■ Work request: Using the entries that follow, report the number of lines that include the string "receives", without any other text.

■ Entries provided:
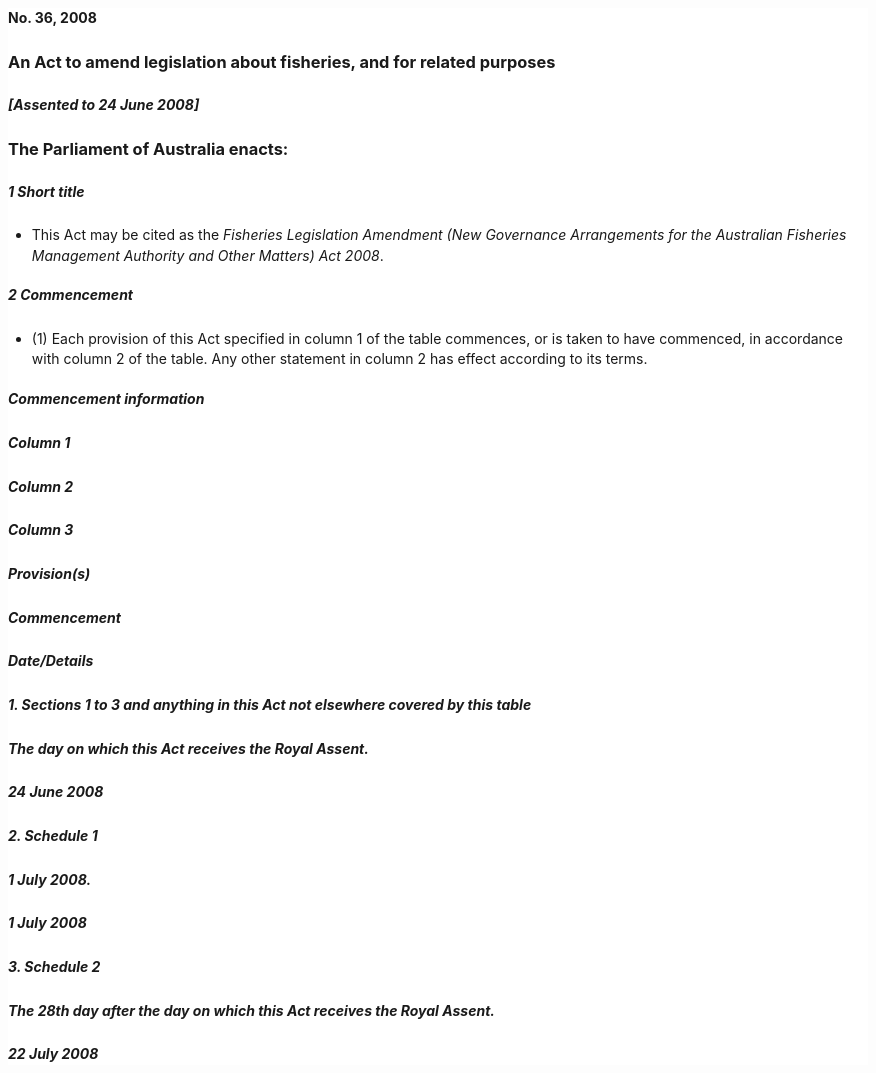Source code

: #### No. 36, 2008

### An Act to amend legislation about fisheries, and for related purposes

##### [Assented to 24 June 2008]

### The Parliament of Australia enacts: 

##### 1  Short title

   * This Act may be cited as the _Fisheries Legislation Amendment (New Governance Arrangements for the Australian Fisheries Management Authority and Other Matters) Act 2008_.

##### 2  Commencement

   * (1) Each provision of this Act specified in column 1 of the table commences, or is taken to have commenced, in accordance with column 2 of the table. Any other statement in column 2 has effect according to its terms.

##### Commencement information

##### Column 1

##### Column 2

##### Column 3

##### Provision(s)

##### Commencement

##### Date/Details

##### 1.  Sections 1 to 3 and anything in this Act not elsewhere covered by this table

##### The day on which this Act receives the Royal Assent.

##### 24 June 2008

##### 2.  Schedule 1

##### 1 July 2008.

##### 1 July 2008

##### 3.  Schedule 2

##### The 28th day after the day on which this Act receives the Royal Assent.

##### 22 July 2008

■ Solution to this exercise: 2